Opłaty będą niższe, ale czy jest się z czego cieszyć?

Od przyszłego roku zmniejszy się prowizja od składki wpłacanej do OFE. Zmienią się również opłaty za zarządzanie, jakie członkowie funduszy ponoszą na rzecz PTE. W efekcie nasze przyszłe emerytury mają być wyższe.

Opłaty będą niższe, ale czy jest się z czego cieszyć?
Źródło zdjęć: © Jupiterimages

22.07.2009 | aktual.: 22.07.2009 11:56

Od przyszłego roku zmniejszy się prowizja od składki wpłacanej do OFE. Zmienią się również opłaty za zarządzanie, jakie członkowie funduszy ponoszą na rzecz PTE. W efekcie nasze przyszłe emerytury mają być wyższe.

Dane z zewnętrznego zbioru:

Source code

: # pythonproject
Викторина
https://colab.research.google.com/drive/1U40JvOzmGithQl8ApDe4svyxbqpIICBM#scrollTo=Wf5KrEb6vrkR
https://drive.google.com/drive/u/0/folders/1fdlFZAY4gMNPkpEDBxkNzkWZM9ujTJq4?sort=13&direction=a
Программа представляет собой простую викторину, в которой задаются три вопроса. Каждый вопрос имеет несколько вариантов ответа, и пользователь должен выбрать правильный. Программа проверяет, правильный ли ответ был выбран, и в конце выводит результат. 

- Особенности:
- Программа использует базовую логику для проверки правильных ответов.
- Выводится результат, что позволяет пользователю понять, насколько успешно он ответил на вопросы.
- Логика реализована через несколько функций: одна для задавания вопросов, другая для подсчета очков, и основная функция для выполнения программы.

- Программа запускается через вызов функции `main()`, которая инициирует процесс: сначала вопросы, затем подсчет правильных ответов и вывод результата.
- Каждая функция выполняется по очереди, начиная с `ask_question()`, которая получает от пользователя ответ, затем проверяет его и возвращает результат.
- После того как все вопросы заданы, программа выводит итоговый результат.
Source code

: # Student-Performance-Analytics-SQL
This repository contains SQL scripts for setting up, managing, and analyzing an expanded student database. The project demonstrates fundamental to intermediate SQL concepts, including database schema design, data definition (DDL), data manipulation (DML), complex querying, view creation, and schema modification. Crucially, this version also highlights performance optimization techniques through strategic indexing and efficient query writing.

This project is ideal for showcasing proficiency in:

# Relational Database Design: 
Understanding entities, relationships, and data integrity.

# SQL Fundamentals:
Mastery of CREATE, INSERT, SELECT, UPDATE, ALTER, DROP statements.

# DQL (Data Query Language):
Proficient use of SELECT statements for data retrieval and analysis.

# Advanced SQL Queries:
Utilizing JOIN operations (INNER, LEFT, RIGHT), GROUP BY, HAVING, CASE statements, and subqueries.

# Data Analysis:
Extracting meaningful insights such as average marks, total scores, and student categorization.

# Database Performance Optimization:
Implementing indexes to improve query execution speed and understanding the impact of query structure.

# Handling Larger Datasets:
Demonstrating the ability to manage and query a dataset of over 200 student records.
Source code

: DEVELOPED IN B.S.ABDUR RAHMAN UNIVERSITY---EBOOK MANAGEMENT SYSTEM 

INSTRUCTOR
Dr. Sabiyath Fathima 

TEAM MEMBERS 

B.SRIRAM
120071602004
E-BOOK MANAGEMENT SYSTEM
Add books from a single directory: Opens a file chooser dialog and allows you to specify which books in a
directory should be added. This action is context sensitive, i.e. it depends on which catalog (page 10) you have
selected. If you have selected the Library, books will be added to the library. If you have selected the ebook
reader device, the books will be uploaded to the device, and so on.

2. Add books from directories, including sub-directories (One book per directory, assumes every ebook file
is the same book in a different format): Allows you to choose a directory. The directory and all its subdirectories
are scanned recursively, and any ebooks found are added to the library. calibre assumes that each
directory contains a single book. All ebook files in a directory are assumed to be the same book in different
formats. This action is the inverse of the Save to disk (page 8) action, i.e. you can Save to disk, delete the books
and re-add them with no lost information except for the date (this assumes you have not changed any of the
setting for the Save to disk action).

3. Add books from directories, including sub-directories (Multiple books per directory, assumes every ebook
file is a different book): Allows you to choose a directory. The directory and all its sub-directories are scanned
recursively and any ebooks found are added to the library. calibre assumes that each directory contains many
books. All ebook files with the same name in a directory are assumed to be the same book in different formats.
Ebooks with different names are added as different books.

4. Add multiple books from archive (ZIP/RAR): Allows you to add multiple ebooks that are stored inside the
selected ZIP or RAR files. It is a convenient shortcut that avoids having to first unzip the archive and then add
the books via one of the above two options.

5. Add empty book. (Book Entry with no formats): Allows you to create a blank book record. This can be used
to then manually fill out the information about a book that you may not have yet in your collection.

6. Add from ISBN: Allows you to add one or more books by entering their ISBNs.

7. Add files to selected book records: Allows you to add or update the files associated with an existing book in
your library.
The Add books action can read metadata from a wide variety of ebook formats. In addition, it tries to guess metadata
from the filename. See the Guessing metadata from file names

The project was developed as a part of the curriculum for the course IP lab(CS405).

Parlament znowelizował ustawę o organizacji i funkcjonowaniu funduszy emerytalnych. Prowizja od składek emerytalnych, które płacimy do OFE, będzie mogła wynosić maksymalnie 3,5 proc. Dziś jest to 7 proc. i aż 13 funduszy z 14 pobiera opłatę właśnie na takim poziomie; chlubnym wyjątkiem jest Allianz Polska OFE z opłatą 4 proc.

Druga nowość dotyczy opłat za zarządzanie. Mają ona wciąż zależeć od wielkości aktywów OFE, tyle że opłata przestanie rosnąć, gdy aktywa pojedynczego funduszu przekroczą 45 mld zł. Na razie żaden fundusz nie osiągnął takiego progu, najbliżej są Aviva OFE i ING OFE.

Teraz nowelizacja czeka już tylko na podpis prezydenta.

Emeryci mają zyskać

Co nowelizacja oznacza dla nas, przyszłych emerytów? Ponad 57 mld zł oszczędności do 2050 roku - uważa ministerstwo pracy.

_ Łatwo jest epatować opinię publiczną miliardami w 2050 roku _- uważa Ewa Lewicka-Banaszak, prezes Izby Gospodarczej Towarzystw Emerytalnych. _ Znacznie trudniej jest przeprowadzić rzetelną symulację i przyznać, że wprowadzone zmiany przyniosą korzyści rzędu kilku złotych w comiesięcznej emeryturze. _

_ O ile mogę wzrosnąć nasze przyszłe emerytury? _ - zapytaliśmy Bernarda Waszczyka, analityka Open Finance.
_ Szacuję, że samo obniżenie maksymalnej prowizji z 7 do 3,5 proc. wpłynie na zwiększenie pojedynczego, miesięcznego świadczenia otrzymywanego przez przyszłego emeryta o kilka do kilkunastu złotych _ - uważa Waszczyk. Zaznacza jednak, że od 2014 roku ta opłata i tak miała osiągnąć poziom 3,5 proc., więc de facto dla osoby mającej do osiągnięcia wieku emerytalnego 20, 30 czy więcej lat ta zmiana ma niewielkie znaczenie.

Z kolei zamrożenie wynagrodzenia za zarządzanie powszechnych towarzystw emerytalnych (PTE) na poziomie 15,5 mln rocznie w przypadku funduszy o aktywach przekraczających 45 mld zł może się, zdaniem Waszczyka, przełożyć na nie więcej niż kilkanaście, kilkadziesiąt złotych korzyści.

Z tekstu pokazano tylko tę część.